France is facing arguably its most unpredictable election in decades. The hugely-unpopular Socialist President François Hollande has declined to run for a second term after his approval rating with the electorate slumped to just 4%.
France, it seems, is eager for change. And in the turbulent world that gave us Britain’s exit from the European Union and the election of Donald Trump as US President, anything is possible.
In a speech at the weekend, Marine Le Pen – leader of the Front National – launched her presidential campaign promising to put France first by freeing it from what she described as the “tyrannies” of globalisation, Islamic fundamentalism and the EU.
Madame Le Pen’s brand of populist nationalism tinged with xenophobia is appealing to many French people. Her party currently controls 358 of the country’s 1,758 regional councils.
Shockwaves
Her popularity – and the real possibility that she might become France’s next president – is causing ructions in the political establishment and sending shockwaves through the bourgeois.

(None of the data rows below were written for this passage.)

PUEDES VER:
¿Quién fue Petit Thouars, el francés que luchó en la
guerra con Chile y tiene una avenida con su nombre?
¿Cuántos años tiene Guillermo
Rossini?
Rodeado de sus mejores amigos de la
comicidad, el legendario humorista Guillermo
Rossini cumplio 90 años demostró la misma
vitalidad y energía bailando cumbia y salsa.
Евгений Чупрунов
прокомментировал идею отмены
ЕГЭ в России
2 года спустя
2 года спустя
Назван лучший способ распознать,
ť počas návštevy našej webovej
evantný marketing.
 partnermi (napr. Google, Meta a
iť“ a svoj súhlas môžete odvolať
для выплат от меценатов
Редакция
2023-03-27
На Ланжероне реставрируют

France, not unlike Great Britain and the United States, is deeply divided between those who see parties like the Front National as the only hope for regeneration and those who vehemently reject the worldview espoused by people like Madame Le Pen, UKIP’s Nigel Farage and President Trump.
But shouting at their voters and calling them ‘fascists’ or ‘Nazis’ is unlikely to change their mind.

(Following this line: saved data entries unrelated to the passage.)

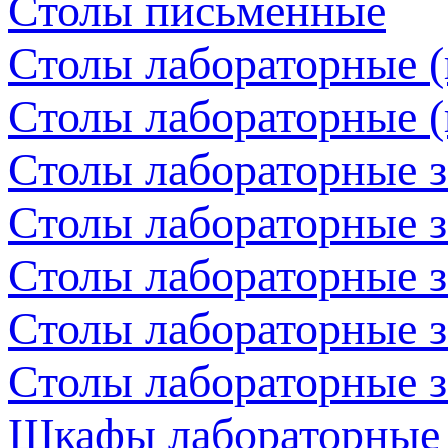
Столы письменные
Столы лабораторные (
Столы лабораторные (
Столы лабораторные 
Столы лабораторные з
Столы лабораторные з
Столы лабораторные з
Столы лабораторные з
Шкафы лабораторные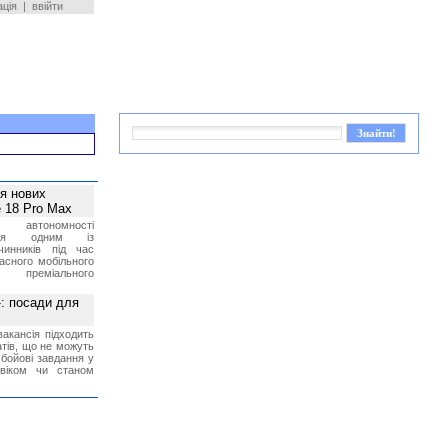
ація
|
ввійти
ея нових
 18 Pro Max
 автономності
ться одним із
чинників під час
асного мобільного
 преміального
»: посади для
акансія підходить
тів, що не можуть
бойові завдання у
 віком чи станом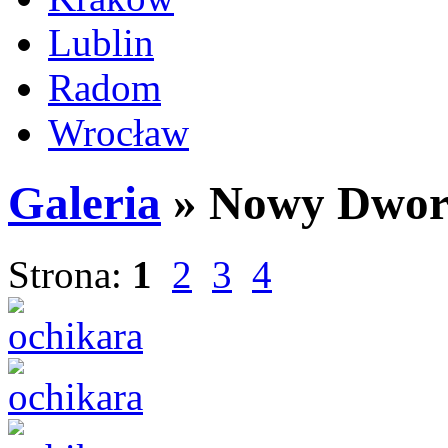
Lublin
Radom
Wrocław
Galeria
» Nowy Dwor
Strona:
1
2
3
4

The disaffection in France which the Front National is tapping in to is real. Novelist Édouard Louis gives a vivid account of his upbringing in the part of France that is left behind in his 2015 book En Finir Avec Eddy Bellegueule (released in English this week as The End of Eddy).
Poverty
Louis, born in 1992, grew up in Hallencourt, a village in the north of France where many now find themselves living below the poverty line. He describes how the village declined as one-by-one industrial and factory jobs disappeared until there was no opportunity for the working class to…work.
Louis said he wrote the book to “give a voice to these people, to fight for them and with them, because they seem to have disappeared from the public eye”.
He describes growing up with “the language of the excluded classes, which is completely absent from the public arena.
“When you make a language disappear you make the people who speak it disappear. My family would vote for Marine Le Pen, saying, ‘we do it because she’s the only one who talk about us, the little people’. That wasn’t true, but it reveals the sentiment of invisibility that strikes the dispossessed.”
That sentiment of invisibility is something that the political elite needs to urgently address rather than castigating those who are left behind for their political choices. The powers that be should heed Pearse’s warning: “Beware of the thing that is coming, beware of the risen people who shall take what ye would not give”.
It’s been reported that Dublin City Council is to spend €30,000 of taxpayers’ hard-earned cash commemorating the centenary of the Bolshevik Revolution. It seems an odd use of money given the fact that the local authority is always claiming to be cash-strapped. But, money aside, it’ll be interesting to see how the events that created the Soviet Union will be commemorated. Will, for example, focus be given to the tens of millions of people killed under communist rule? Let’s hope it doesn’t descend into an historical nostalgia exercise lauding the Bolsheviks ‘ideals’.
Exaggeration robs words of power
It’s become popular in some sections of the media to compare President Trump to fascist dictator Benito Mussolini or leader of Nazi Germany Adolf Hitler. It reminds me of ‘Godwin’s law’, the internet adage which asserts that “as an online discussion grows longer, the probability of a comparison involving Hitler approaches 1 – that is, if an online discussion (regardless of topic or scope) goes on long enough, sooner or later someone will compare someone else to Hitler.
When overused, comparisons with Nazism and Hitler tend to lose their power and effect. Mr Trump is no Mussolini or Hitler, he’s more akin to the one-time Italian Prime Minister Silvio Berlusconi: a dangerous populist with an inflated sense of his own ability.